Long before the trench coat became a symbol of romantic modernity, it was a humble military garment. With its take-no-chances double breasting, storm flap, epaulettes and deep pockets, it served in the first world war, putting the British-designed outerwear icon on the style map forever after.

Fast forward a decade or three and the trench coat’s role in many a movie classic cemented its influence as a signifier of glamour and intrigue. Throw on a trench in a downpour, flick up the collar, clutch the throat dramatically and you too can play the lead in your very own celluloid love story. Romance aside, the trench coat also has the ability to convey a certain pragmatic power. When I think about the sirens of bygone Hollywood, there’s inevitably a Bacall, Bergman or Garbo emitting enigmatic froideur in a buttoned-up, tightly belted trench. Maybe it’s those militaristic overtones, but the combination of armor-like protection with a hint of vulnerability conjures a compelling image of femininity.

Burberry may have been responsible for the original trench coat design (updating its Tielocken raincoat with epaulettes and D-rings for wartime use), but there has since been endless creative experimentation of this all-season stalwart. While it’s become shorthand for French girl chic thanks to the likes of Maje and Isabel Marant, it’s now more in demand as a totem of global Gen-Y cool. Exaggerated proportions, off-beat fabrics and unexpected details are what make a trench from JW Anderson or Maison Margiela a deconstructed classic for the Instagram generation.

But a trench coat can also be unapologetically sexy. It all comes down to that suggestion of what’s underneath (or not).
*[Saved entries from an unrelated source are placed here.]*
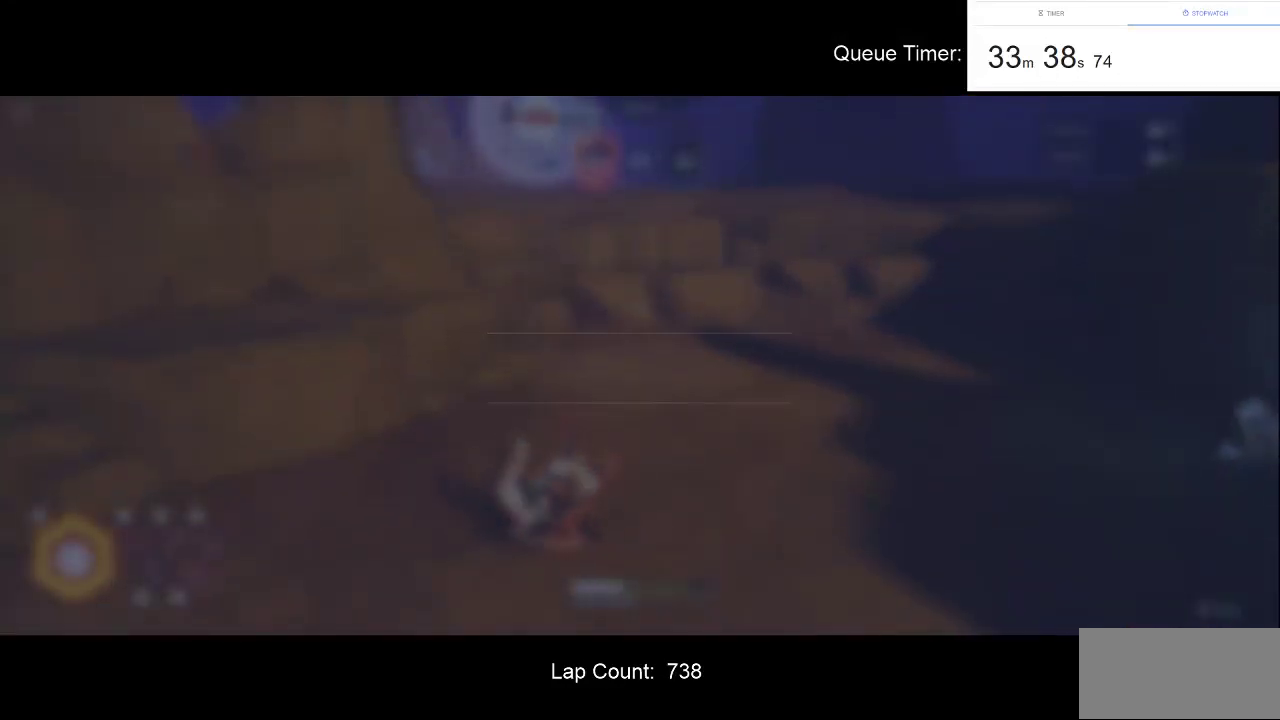
{"keys": [], "mouse": [], "events": [[100, "mouse_left", "up"], [100, "w", "up"]]}
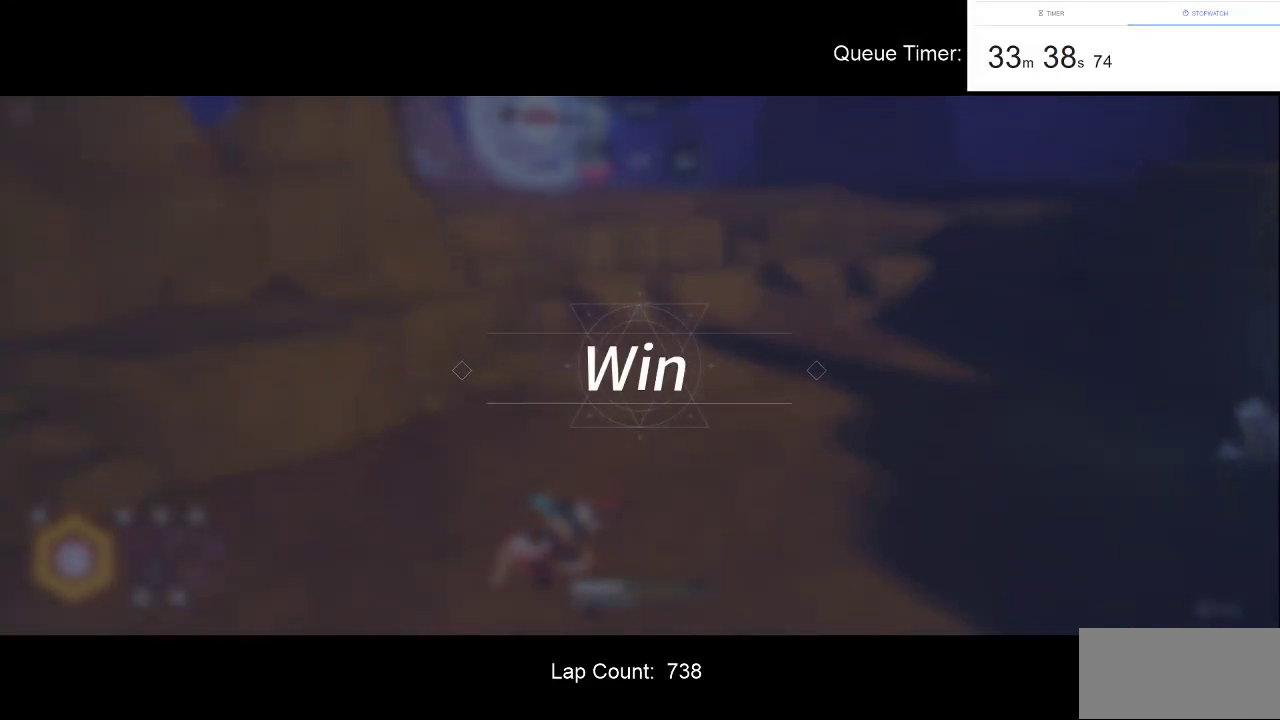
{"keys": [], "mouse": [], "events": []}
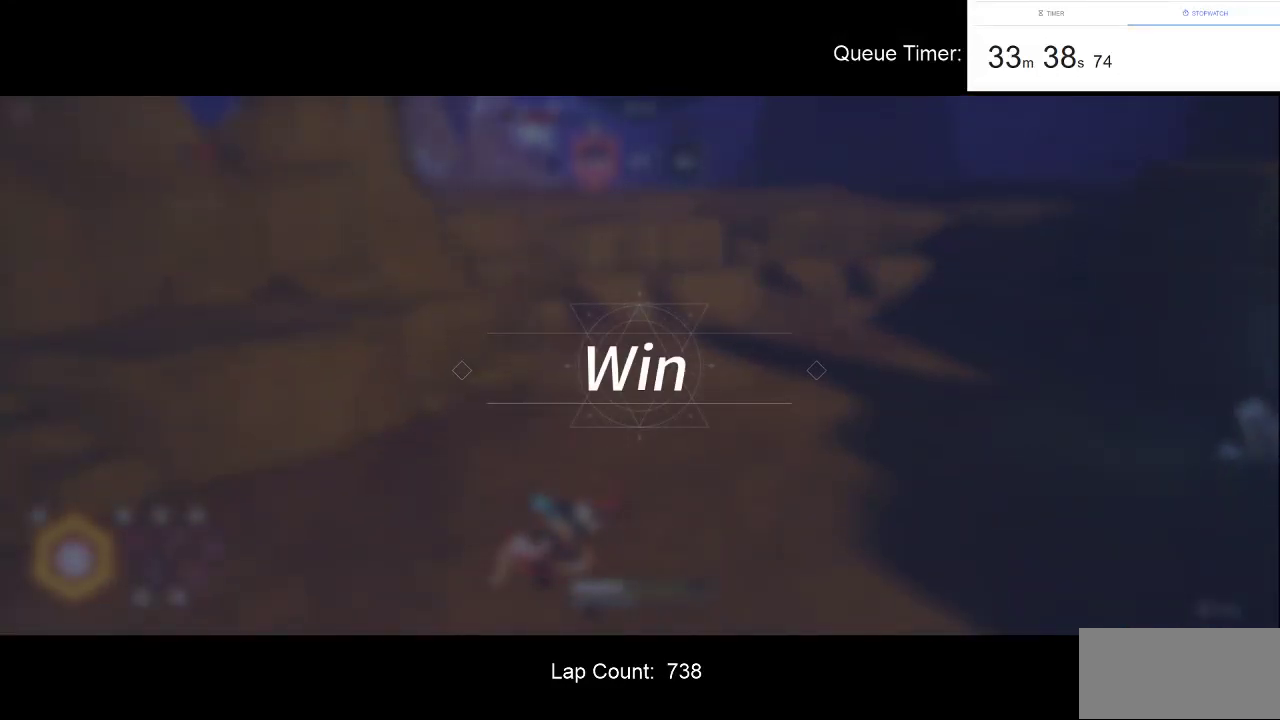
{"keys": [], "mouse": [], "events": []}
The trench as glamorous evening attire comes into its own in the hands of the Italians, with Dolce & Gabbana and Roberto Cavalli adept at reimagining it in the most seductive leathers and printed silks.

Blue cashmere sweater

For the stylish fetishist, lacquer-shiny finishes are their own kind of classic. Of course, for this iteration, all roads lead to Catherine Deneuve’s good girl gone bad character Séverine in Luis Buñuel’s 1967 masterpiece, Belle__ de Jour. In her glossy black Yves Saint Laurent trench and sensible Roger Vivier pumps, she projected an appealing ambiguity of erotically charged innocence.

Perhaps for most of us though, the ultimate trench is the 24-hour investment buy. If you only buy one trench, make it the versatile workhorse that will take you from a power breakfast at The Wing, to impromptu cocktails at the W. Go for the non-color, medium-weight option cut on the roomy side to accommodate year-round layers. For this, Iris & Ink and Victoria Beckham are the sartorial equivalents of that chic, capable friend who never lets you down. Me? My trench BFF is the classic Burberry gabardine I self-gifted with the bonus from my first proper fashion editor job. It’s a proud reminder of a great time in my life and brings back that feeling of achievement and ambition when I put it on. A real wear-forever piece, it also serves as a good luck charm; the day I bought it, I ended up winning a significant company award. 

To make it your own, the trench lends itself to all manner of fun details and styling options, from pushing up the sleeves to reveal a contrasting cuff (or fabulous watch), to switching the utilitarian belt for a vintage silk scarf. Right now, the retro Left Bank look is enjoying a mini-revival. What better way to super-charge your trench than with a knee-length boot and bourgeois bag? Just spritz your cologne, clamp on your aviators and off you go.